Uninoculated controls containing RDX or TNX and incubated for the same periods of time as the inoculated flasks produced no HCHO. From the accumulated data we propose a pathway for the biodegradation of RDX as illustrated in Fig. 3.
In this scheme RDX is reduced sequentially to the nitroso derivatives, 2 (MNX), 3 (DNX), and 4 (TNX), each of which may undergo further reduction of a nitroso group to form the hypothetical compounds 5 (1-hydroxylamino-3,5-dinitro-1,3,5-triazine), 6 (1-hydroxylamino-3-nitroso-5-nitro-1,3,5-triazine), and 7 (1-hydroxylamino-3,5-dinitroso-1,3,5-triazine). We postulate that the molecule becomes unstable when any one of the nitro groups is reduced beyond the nitroso level. At this point hydrolytic cleavage, followed by rearrangement and further reductions of the fragments, gives rise to the end products observed. Cleavage of 5 via one route yields products 8 (N-hydroxymethyl-methylenedinitramine) and 9 (N-hydroxymethylenehydrazone), and cleavage of 6 via another route yields 10 (N-hydroxylamino-N'-nitromethylenediamine) and 11 (dimethylnitrosamine).
Compound 7 undergoes cleavage via either route. Figure 4 shows the postulated reactions of the fragments arising from the initial cleavage reaction. Cleavage of 8 releases 12 (HCHO) and 13 (methylenedinitramine), which decomposes to yield HCHO and 14 (nitramide), which in turn is reduced to 15 (hydrazine). Compound 9 rearranges and is reduced to 16 (hydroxymethylhydrazine), which yields HCHO and hydrazine. Under the strongly reducing conditions formaldehyde is reduced to methanol.

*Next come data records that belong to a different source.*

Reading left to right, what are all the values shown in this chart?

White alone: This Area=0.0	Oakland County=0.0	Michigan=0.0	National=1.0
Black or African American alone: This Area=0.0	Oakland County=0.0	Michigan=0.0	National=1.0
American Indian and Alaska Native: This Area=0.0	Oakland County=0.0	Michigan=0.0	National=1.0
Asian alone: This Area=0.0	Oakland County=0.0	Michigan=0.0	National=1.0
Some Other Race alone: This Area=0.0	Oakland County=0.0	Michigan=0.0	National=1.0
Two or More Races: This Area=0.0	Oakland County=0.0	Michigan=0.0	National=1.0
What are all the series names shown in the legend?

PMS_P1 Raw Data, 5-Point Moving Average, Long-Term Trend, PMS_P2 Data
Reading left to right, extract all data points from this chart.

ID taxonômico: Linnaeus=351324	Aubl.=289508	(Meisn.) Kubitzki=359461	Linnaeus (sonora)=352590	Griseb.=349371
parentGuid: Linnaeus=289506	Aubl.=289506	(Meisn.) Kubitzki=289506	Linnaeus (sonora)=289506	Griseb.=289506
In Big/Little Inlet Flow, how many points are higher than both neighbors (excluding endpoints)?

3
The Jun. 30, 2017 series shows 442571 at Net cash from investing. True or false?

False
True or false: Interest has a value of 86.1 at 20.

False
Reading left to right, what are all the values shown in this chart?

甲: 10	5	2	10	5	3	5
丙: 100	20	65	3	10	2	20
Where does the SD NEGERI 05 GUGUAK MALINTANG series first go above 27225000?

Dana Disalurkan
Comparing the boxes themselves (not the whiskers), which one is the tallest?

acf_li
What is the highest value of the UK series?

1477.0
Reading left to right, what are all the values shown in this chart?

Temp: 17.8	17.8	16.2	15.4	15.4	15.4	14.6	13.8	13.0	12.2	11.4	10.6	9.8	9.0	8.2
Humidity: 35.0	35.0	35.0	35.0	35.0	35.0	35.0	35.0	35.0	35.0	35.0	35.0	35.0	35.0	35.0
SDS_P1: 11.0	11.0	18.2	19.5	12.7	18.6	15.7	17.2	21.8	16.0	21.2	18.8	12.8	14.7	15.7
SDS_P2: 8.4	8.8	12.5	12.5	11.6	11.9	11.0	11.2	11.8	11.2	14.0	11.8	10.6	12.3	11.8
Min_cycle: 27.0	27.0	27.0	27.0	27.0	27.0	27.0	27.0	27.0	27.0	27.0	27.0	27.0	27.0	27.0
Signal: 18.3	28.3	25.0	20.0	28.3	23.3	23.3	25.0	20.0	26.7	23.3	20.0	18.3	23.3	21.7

Applicant's summary and conclusion

Conclusions:

RDX at concentrations of 50 or 100 µg/ml disappeared rapidly from nutrient broth cultures inoculated with anaerobic sewage sludge andmincubated anaerobically. RDX disappearance was essentially complete after 4 days. Concentrations of RDX remained unchanged when cultures were inoculated with aerobic activated sewage sludge and incubated aerobically. No RDX disappeared in uninoculated controls.

Executive summary:

Biodegradation of the explosive hexahydro-1,3,5-trinitro-1,3,5-triazine (RDX) occurs under anaerobic conditions, yielding a number of products, including: hexahydro- l-nitroso-3,5-dinitro- 1,3,5-triazine, hexahydro- 1,3-dinitroso-5-nitro- 1,3,5-triazine, hexahydro-1,3,5-trinitroso-1,3,5-triazine, hydrazine, 1,1-dimethylhydrazine, 1,2-dimethylhydrazine, formaldehyde, and methanol. A scheme for the biodegradation of RDX is proposed which proceeds via successive reduction of the nitro groups to a point where destabilization and fragmentation of the ring occurs. The noncycic degradation products arise via subsequent reduction and rearrangement reactions of the fragments. The scheme suggests the presence of several additional compounds, not yet identified. Several of the products are mutagenic or carcinogenic or both. Anaerobic treatment of RDX wastewaters, which also contain high nitrate levels, would permit the denitrification to occur, with concurrent degradation of RDX ultimnately to a mixture of hydrazines and methanol. The feasibility of using an aerobic mode in the further degradation of these products is discussed.